# WORK TO COMPLETE:
In the records below, find each line with "ruokana" and copy it.

Start of Block

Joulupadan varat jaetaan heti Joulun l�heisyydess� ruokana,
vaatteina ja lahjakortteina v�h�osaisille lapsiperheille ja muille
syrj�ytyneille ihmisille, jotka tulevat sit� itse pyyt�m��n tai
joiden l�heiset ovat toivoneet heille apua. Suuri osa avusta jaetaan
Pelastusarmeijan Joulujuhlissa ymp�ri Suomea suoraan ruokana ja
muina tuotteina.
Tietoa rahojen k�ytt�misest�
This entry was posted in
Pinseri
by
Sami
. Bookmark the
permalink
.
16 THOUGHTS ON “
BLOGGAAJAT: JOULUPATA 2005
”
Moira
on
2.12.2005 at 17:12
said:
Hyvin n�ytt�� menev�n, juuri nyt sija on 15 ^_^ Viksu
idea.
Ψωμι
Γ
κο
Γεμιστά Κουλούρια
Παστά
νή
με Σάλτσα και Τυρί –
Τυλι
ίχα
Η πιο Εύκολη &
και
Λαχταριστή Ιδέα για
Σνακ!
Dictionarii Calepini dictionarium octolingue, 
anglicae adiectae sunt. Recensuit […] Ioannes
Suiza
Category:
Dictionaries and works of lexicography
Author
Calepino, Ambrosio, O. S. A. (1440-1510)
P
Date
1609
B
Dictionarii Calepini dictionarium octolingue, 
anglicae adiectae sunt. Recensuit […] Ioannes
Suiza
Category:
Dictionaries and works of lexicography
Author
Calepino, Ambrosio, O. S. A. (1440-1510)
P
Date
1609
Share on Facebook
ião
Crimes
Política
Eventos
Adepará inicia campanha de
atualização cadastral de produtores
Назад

End of Block

# YOUR RESPONSE:
Joulupadan varat jaetaan heti Joulun l�heisyydess� ruokana,
Pelastusarmeijan Joulujuhlissa ymp�ri Suomea suoraan ruokana ja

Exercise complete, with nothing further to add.